後輩への声がけ
“アジャ”の愛称で親しまれるロッテの井上晴哉。シーズン最終盤の9月、7日の西武戦で本塁打を含む3打点をマークすれば、同月14日の日本ハム戦では決勝の適時打を放つなど、9・10月は打率.295(88-26)、4本塁打、19打点と復活の兆しを見せた。
井上は今年の7月で33歳となり、“ベテラン”と呼ばれるような年齢に差し掛かってきた。その中で、プレー面での活躍だけでなく、今季は若い選手に積極的に声をかけたり、盛り上げる場面が目立った。
6月17日のヤクルトとの二軍戦、高卒2年目の西川僚祐がレフトへ本塁打を放ち、ベンチに戻ってくると、井上、柿沼友哉、廣畑敦也らでお笑いコンビレギュラーの西川くんの気絶ポーズでお出迎え。西川は「あれは(井上)晴哉さんが考えてくれたやつなので、晴哉さんがベンチにいてからこそのという感じがあります」と舞台裏を教えてくれた。
8月11日のソフトバンク戦では、トミー・ジョン手術から2年ぶりに一軍のマウンドに帰ってきた種市篤暉が降板後、ベンチで井上と話し合っている場面もあった。「長く一緒にリハビリをしたり、一軍の感覚はこうだったよなと話をしたりコミュニケーションは、野手よりピッチャーの方でリハビリトレーニングをやっていた。投手と喋る機会が多かった」と、井上も昨年10月29日に右手関節三角繊維軟骨損傷に対しての関節鏡下にて縫合術を受け長い期間リハビリに励み、その間に投手陣と会話することが増えたという。
「その機会じゃないと投手と喋ることがなかった。それを機会に喋るようになって、種市もリハビリで一緒だったので、昨日(8月12日取材)投げて2年ぶりやっと投げられたなという会話はしました」と明かした。
ポジションを争う後輩
ここ数年、安田尚憲、山口航輝といった将来を担う若手の大砲候補が台頭。夏場、井上の当たりが止まっていた時期には、山口が一塁のスタメンで出場し、井上がベンチスタートということもあった。
井上自身、安田や山口といったポジションを争う若手選手についてどう思っているのだろうかーー。
「同じチームメイトですし、本当はバチバチやりたいけど、そういう感じでもない。見せつけるというのは一番大事だと思うんですけど、彼らが試合に出ている以上は応援をしたい。ライバルではあるし、試合は出ていたら応援をしたいですね」。ベンチスタートが多かった8月12日のオンライン取材で井上はこのように答えている。
「思い悩んでいるようだったら声をかけたりはしますし、あんまり若い子達には下を向いて欲しくないなと思っているので、極力明るい話題、野球と関係のない話を振ったりして、あんまり下を向かせないようにしています」。
井上自身も若い時に当時現役だった福浦和也コーチ、細谷圭さんから声をかけてもらっていた。
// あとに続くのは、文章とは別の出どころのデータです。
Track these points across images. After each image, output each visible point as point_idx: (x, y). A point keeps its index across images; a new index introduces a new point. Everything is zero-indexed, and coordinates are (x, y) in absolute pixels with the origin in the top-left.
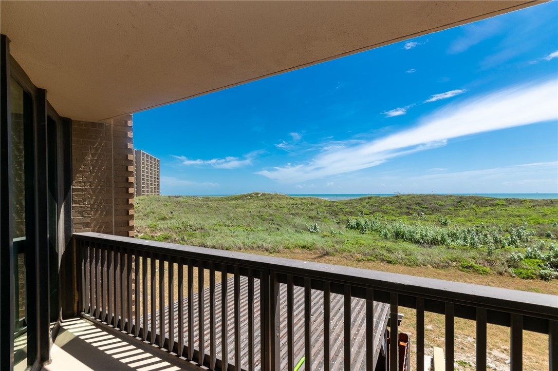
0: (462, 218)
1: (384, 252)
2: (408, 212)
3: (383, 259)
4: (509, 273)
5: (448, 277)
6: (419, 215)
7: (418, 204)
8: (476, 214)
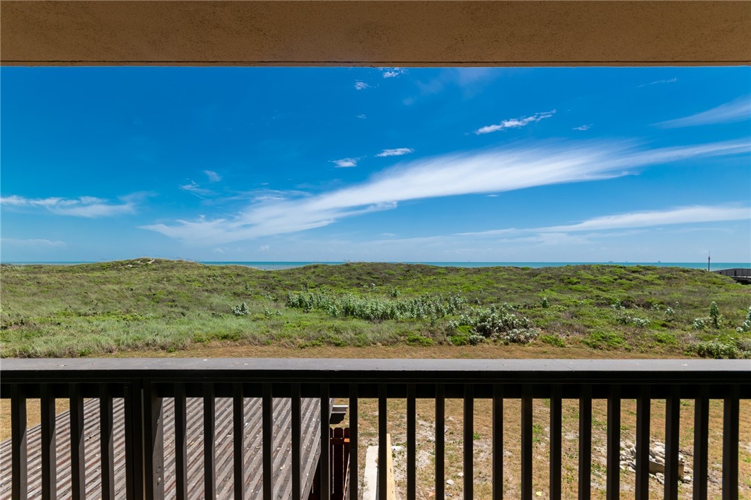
0: (410, 289)
1: (332, 334)
2: (359, 284)
3: (331, 343)
4: (448, 342)
5: (397, 354)
6: (369, 286)
7: (369, 273)
8: (422, 284)
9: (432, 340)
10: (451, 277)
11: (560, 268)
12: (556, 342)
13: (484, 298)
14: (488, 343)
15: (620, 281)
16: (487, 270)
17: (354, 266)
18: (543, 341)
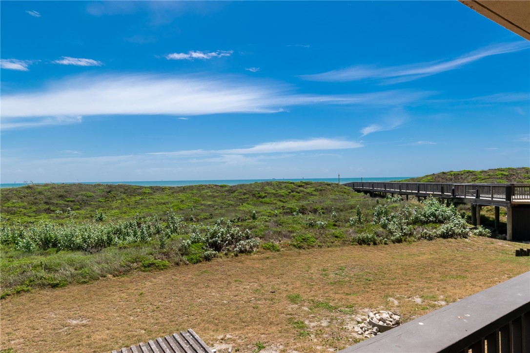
0: (116, 211)
1: (43, 273)
2: (49, 209)
3: (44, 285)
4: (184, 262)
5: (135, 283)
6: (64, 211)
7: (61, 196)
8: (129, 205)
9: (167, 262)
10: (157, 196)
11: (251, 184)
12: (273, 248)
13: (198, 216)
14: (221, 257)
15: (292, 193)
16: (191, 188)
17: (40, 189)
18: (264, 249)
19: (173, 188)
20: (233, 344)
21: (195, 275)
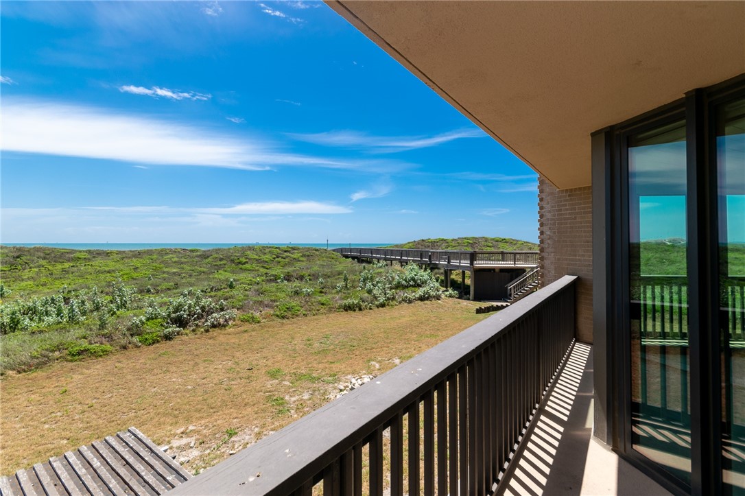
0: (29, 283)
4: (134, 344)
5: (54, 378)
8: (51, 274)
9: (109, 346)
10: (98, 262)
11: (229, 249)
12: (253, 320)
13: (158, 286)
14: (187, 334)
15: (277, 259)
16: (150, 252)
18: (242, 321)
19: (124, 252)
20: (197, 437)
21: (149, 359)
先輩から教わってきたことを、井上自身もやろうとしているのだろうかーー。
「そうですね、僕も結果次第で気持ち的に沈んだりしたので、その時に先輩方が声をかけていただいて、なるほどな、野球以外のことを考えてその打席を忘れるというか、次に切り替えろというところで切り替えられないのがある。そのなかでも普通の会話ができれば、気持ちにもまだ余裕があるのかなと声をかけたりします」。
先輩から学んだこと、よくしてもらったことを後輩へ良い伝統として受け継がれている。井上をはじめとした一軍経験豊富な選手たちが、若い選手たちがプレーしやすい環境を作っているのだろう。来年は若手、中堅、ベテランがうまく噛み合って優勝すればさらに良い。